Just after the boys were born I had a moment wherein I felt an immense amount of grief for all the wonderful, fantastic and awesome woman whose stories I followed but who had yet to fullfil the dream of motherhood. In the months that followed their birth when I struggled with the reality that I wasn't the mother I had always expected I would be (cool, calm, competant) but rather frazzled and surviving from one moment to the next I sometimes felt that maybe those were the lucky ones but as the PND passed and the boys grew, I realised that it really is the thing which makes us complete even if it isn't in the way that we expected.

All this thinking (a rarity for me I can assure you) coupled with the information that it was possible for me to try and do something about it led to a conversation with my hubby about the possibility of egg donation. As always he was (and is) tremendously supportive and with his blessing I began to investigate the options. Initially I was going to return to my home nation of South Africa where a blogging friend was in the midst of setting up an egg donation charity but it was then brought to my attention that the UK is has a serious shortage of egg donors and that the average woman can wait up to 10 years so it seemed that there was just as pressing a need close to home.

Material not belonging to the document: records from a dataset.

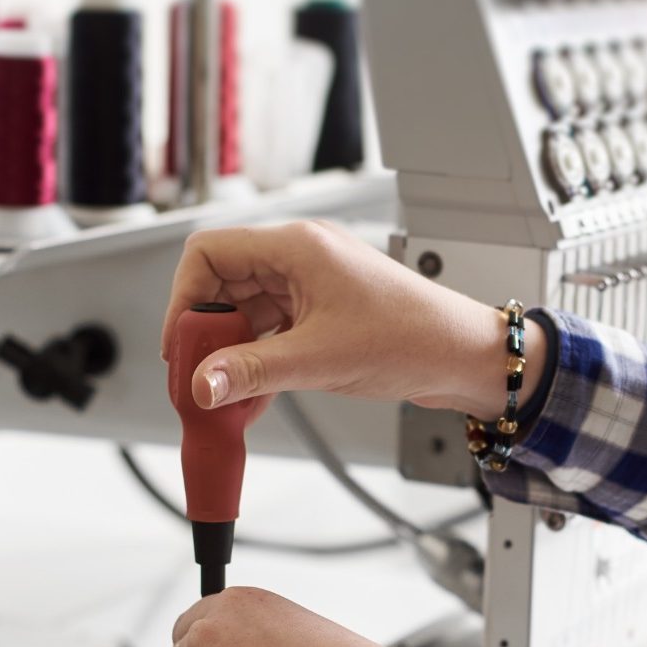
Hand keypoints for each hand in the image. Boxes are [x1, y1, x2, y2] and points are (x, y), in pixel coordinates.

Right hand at [161, 219, 545, 421]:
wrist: (463, 357)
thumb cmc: (414, 337)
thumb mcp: (320, 359)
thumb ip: (253, 372)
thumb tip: (202, 383)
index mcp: (297, 247)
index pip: (209, 253)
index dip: (185, 299)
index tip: (182, 347)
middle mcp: (301, 259)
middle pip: (222, 286)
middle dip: (206, 335)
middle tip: (198, 378)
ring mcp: (311, 287)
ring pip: (246, 314)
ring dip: (231, 356)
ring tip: (224, 397)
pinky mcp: (322, 315)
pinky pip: (272, 333)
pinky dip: (257, 364)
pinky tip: (250, 399)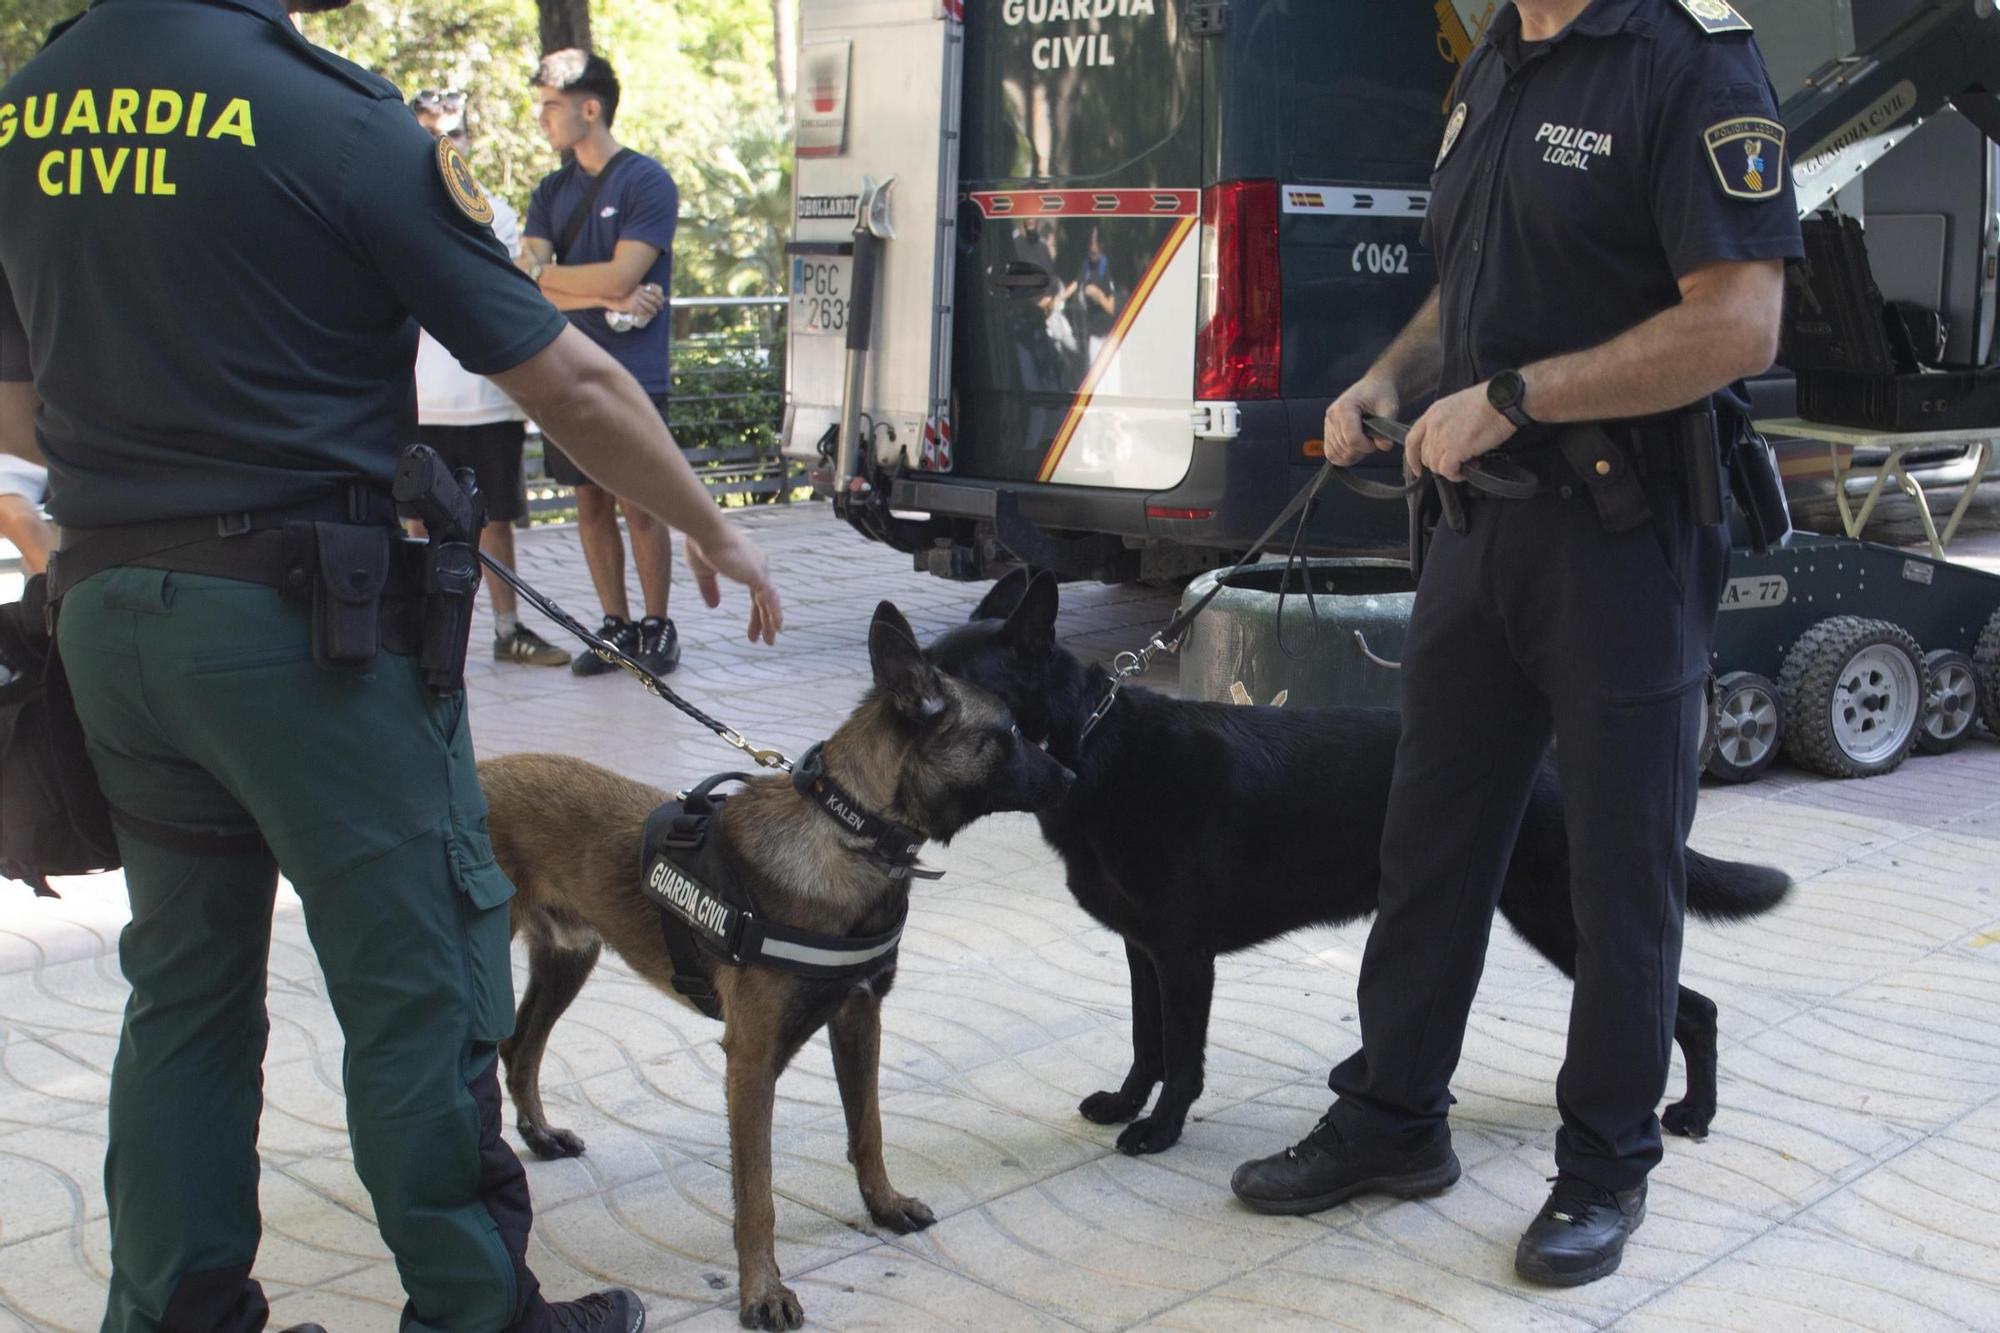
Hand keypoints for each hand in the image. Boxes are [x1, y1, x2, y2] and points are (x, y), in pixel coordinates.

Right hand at [608, 284, 665, 319]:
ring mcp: (636, 300)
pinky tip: (649, 316)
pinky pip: (643, 311)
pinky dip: (647, 314)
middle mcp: (639, 293)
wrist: (610, 297)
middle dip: (659, 305)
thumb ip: (637, 290)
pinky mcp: (632, 307)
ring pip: (649, 306)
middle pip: (654, 299)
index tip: (663, 300)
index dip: (661, 297)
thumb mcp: (630, 288)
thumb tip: (646, 293)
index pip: (654, 291)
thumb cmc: (620, 293)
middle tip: (660, 308)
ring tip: (655, 313)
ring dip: (654, 311)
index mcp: (640, 287)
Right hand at [685, 528, 782, 644]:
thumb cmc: (701, 546)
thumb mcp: (704, 574)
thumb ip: (710, 590)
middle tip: (766, 639)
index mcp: (747, 565)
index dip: (755, 613)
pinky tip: (777, 627)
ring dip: (770, 622)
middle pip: (764, 600)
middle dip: (764, 620)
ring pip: (769, 602)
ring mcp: (759, 570)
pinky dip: (773, 613)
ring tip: (770, 640)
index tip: (751, 630)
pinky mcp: (757, 575)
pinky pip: (769, 598)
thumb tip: (714, 606)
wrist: (704, 532)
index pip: (756, 594)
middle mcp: (757, 566)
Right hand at [1322, 377, 1399, 466]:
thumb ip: (1387, 428)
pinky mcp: (1328, 431)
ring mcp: (1328, 424)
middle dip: (1362, 450)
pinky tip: (1356, 450)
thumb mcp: (1389, 408)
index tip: (1378, 441)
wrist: (1374, 387)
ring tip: (1366, 442)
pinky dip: (1343, 457)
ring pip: (1336, 453)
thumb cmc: (1381, 395)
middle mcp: (1332, 416)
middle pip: (1344, 448)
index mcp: (1344, 407)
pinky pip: (1331, 453)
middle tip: (1374, 440)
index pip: (1352, 439)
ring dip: (1354, 454)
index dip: (1368, 446)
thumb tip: (1385, 446)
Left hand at [1404, 381, 1516, 480]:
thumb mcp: (1457, 406)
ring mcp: (1442, 437)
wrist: (1503, 400)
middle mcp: (1434, 425)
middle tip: (1459, 461)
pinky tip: (1466, 471)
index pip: (1412, 439)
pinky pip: (1447, 470)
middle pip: (1425, 456)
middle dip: (1440, 463)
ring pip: (1435, 465)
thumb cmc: (1489, 402)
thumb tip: (1448, 442)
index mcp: (1433, 413)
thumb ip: (1446, 423)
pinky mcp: (1455, 449)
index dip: (1412, 457)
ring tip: (1467, 463)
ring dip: (1450, 469)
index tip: (1417, 468)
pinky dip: (1455, 475)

In November last year I started the process and attended an appointment with a psychologist to discuss the many aspects which can affect a person. Thankfully, through reading all the amazing stories that all of you write daily I had already thought about many of the supposed pitfalls and potential issues and so this session was actually more of a chat ;-).

In December I met with the embrologist at St Mary's Hospital in Manchester and had several blood tests done to ensure that I was free of HIV, Hepatitis and other incurable diseases (I was). Last week I had my follow up meeting and so the leg work is almost done. All going according to plan, I will start the medical side toward the end of March and by the end of April it will all be done.

I have resurrected my blog because I want to document the steps (I will dedicate a post to each stage, including the early ones) in the hope that more woman will be encouraged to follow suit.

I hope that you will find it interesting and informative and that you will encourage your sisters and friends to at least consider the possibility because I can't imagine what my life would be like without the boys and I really want every woman to have the choice, even if it means sharing a little part of myself.

I know that this is a brief post and that it doesn't begin to address the true depth of all the elements to thhis proces but rest assured that I will get there and I hope that you'll join me in creating wider discussion.

All the best :-)

VP

Wednesday, March 04, 2009

The Resurrection

It has been a while and I make no promises that I will be better at maintaining the commitment required but here I am, with the very best of intentions.

The year has been eventfull, the boys are older (I am older), the world has changed and the winter has been COLD but I am still standing and intend to keep it that way.

I guess the main reason for resurrecting the blog is that I have something coming up which I would like to keep a record of and since I have written about my issues here before I figured it was as good a place as any to record the new happenings.

In the meantime, I hope that you're all well (actually I have still been following all of you so I am up to date) and pop back later for the details.